Assigned task:
Scan the entries below. Report each line where the string "ĐĂNG" occurs.

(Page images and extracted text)
============================================================

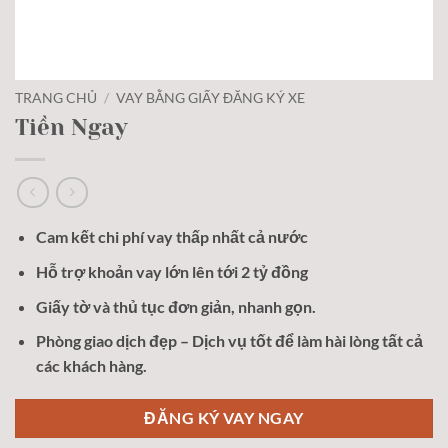
TRANG CHỦ
/
VAY BẰNG GIẤY ĐĂNG KÝ XE
Tiền Ngay
Cam kết chi phí vay thấp nhất cả nước
Hỗ trợ khoản vay lớn lên tới 2 tỷ đồng
Giấy tờ và thủ tục đơn giản, nhanh gọn.
Phòng giao dịch đẹp – Dịch vụ tốt để làm hài lòng tất cả
các khách hàng.
ĐĂNG KÝ VAY NGAY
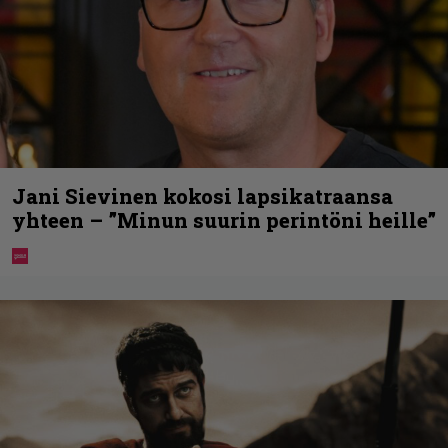
Jani Sievinen kokosi lapsikatraansa
yhteen – ”Minun suurin perintöni heille”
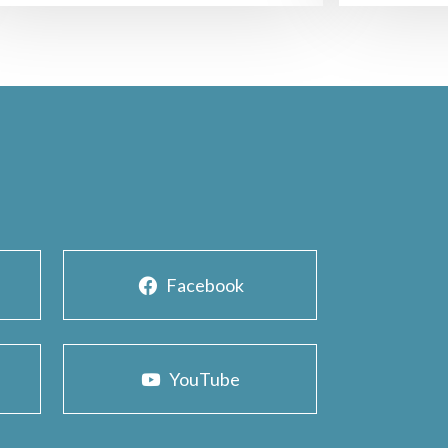
Facebook
YouTube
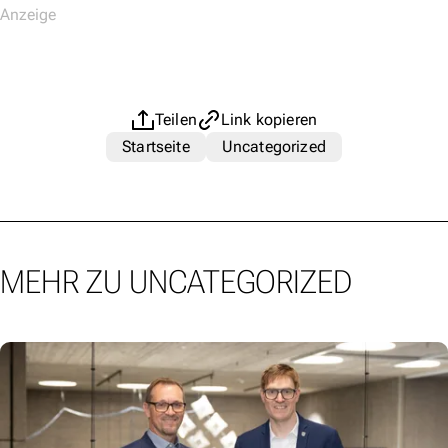
Teilen
Link kopieren
Startseite
Uncategorized
MEHR ZU UNCATEGORIZED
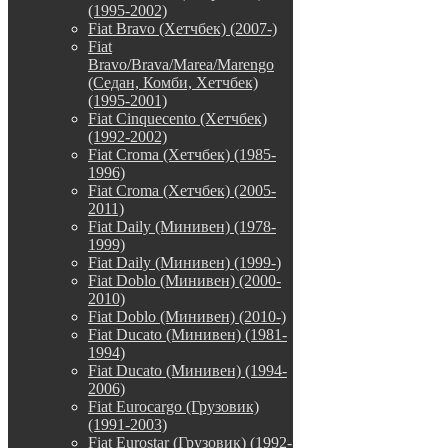
(1995-2002)
Fiat Bravo (Хетчбек) (2007-)
Fiat
Bravo/Brava/Marea/Marengo
(Седан, Комби, Хетчбек)
(1995-2001)
Fiat Cinquecento (Хетчбек)
(1992-2002)
Fiat Croma (Хетчбек) (1985-
1996)
Fiat Croma (Хетчбек) (2005-
2011)
Fiat Daily (Минивен) (1978-
1999)
Fiat Daily (Минивен) (1999-)
Fiat Doblo (Минивен) (2000-
2010)
Fiat Doblo (Минивен) (2010-)
Fiat Ducato (Минивен) (1981-
1994)
Fiat Ducato (Минивен) (1994-
2006)
Fiat Eurocargo (Грузовик)
(1991-2003)
Fiat Eurostar (Грузовик) (1992-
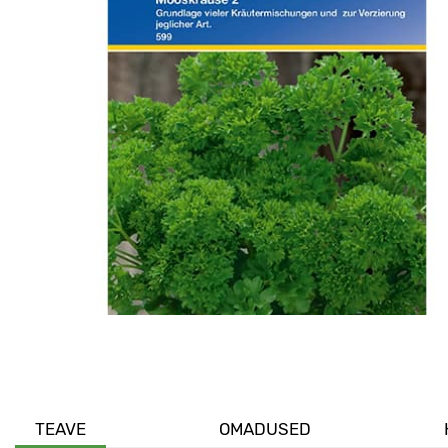
TEAVE
OMADUSED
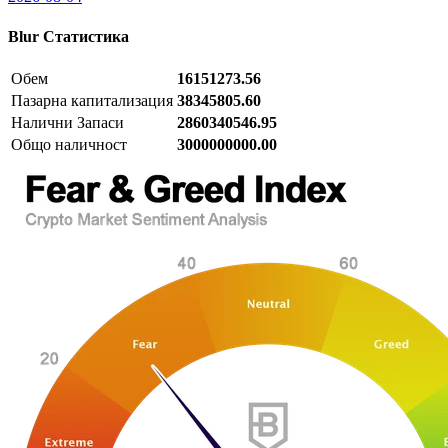
Blur
Статистика
Обем
16151273.56
Пазарна капитализация
38345805.60
Налични Запаси
2860340546.95
Общо наличност
3000000000.00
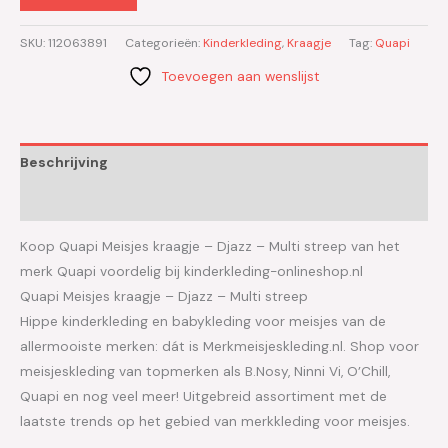
SKU:
112063891
Categorieën:
Kinderkleding
,
Kraagje
Tag:
Quapi
Toevoegen aan wenslijst
Beschrijving
Aanvullende informatie
Koop Quapi Meisjes kraagje – Djazz – Multi streep van het
merk Quapi voordelig bij kinderkleding-onlineshop.nl
Quapi Meisjes kraagje – Djazz – Multi streep
Hippe kinderkleding en babykleding voor meisjes van de
allermooiste merken: dát is Merkmeisjeskleding.nl. Shop voor
meisjeskleding van topmerken als B.Nosy, Ninni Vi, O’Chill,
Quapi en nog veel meer! Uitgebreid assortiment met de
laatste trends op het gebied van merkkleding voor meisjes.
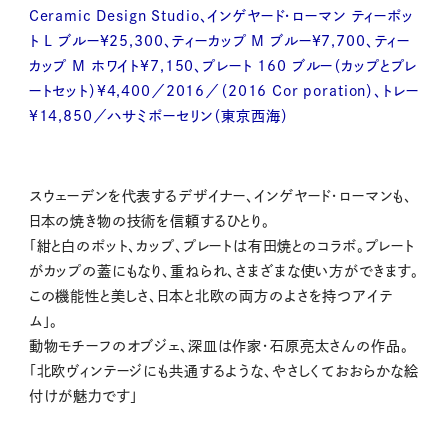
Ceramic Design Studio、インゲヤード・ローマン ティーポッ
ト L ブルー¥25,300、ティーカップ M ブルー¥7,700、ティー
カップ M ホワイト¥7,150、プレート 160 ブルー（カップとプレ
ートセット）¥4,400／2016／（2016 Cor poration）、トレー
¥14,850／ハサミポーセリン（東京西海）
スウェーデンを代表するデザイナー、インゲヤード・ローマンも、
日本の焼き物の技術を信頼するひとり。
「紺と白のポット、カップ、プレートは有田焼とのコラボ。プレート
がカップの蓋にもなり、重ねられ、さまざまな使い方ができます。
この機能性と美しさ、日本と北欧の両方のよさを持つアイテ
ム」。
動物モチーフのオブジェ、深皿は作家・石原亮太さんの作品。
「北欧ヴィンテージにも共通するような、やさしくておおらかな絵
付けが魅力です」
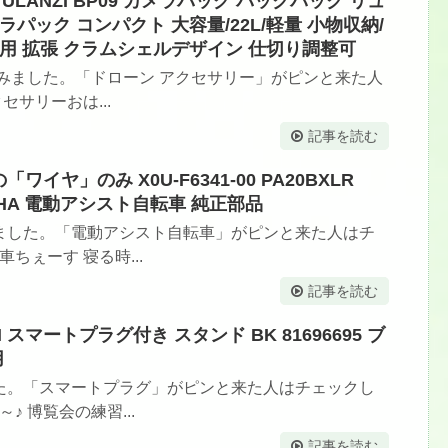
T] ULANZI BP09 カメラバッグ バックパック リュ
パック コンパクト 大容量/22L/軽量 小物収納/
用 拡張 クラムシェルデザイン 仕切り調整可
みました。「ドローン アクセサリー」がピンと来た人
セサリーおは...
記事を読む
ワイヤ」のみ X0U-F6341-00 PA20BXLR
YAMAHA 電動アシスト自転車 純正部品
ました。「電動アシスト自転車」がピンと来た人はチ
ちぇーす 寝る時...
記事を読む
 スマートプラグ付き スタンド BK 81696695 ブ
用
た。「スマートプラグ」がピンと来た人はチェックし
♪ 博覧会の練習...
記事を読む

============================================================

Expected output:
VAY BẰNG GIẤY ĐĂNG KÝ XE
ĐĂNG KÝ VAY NGAY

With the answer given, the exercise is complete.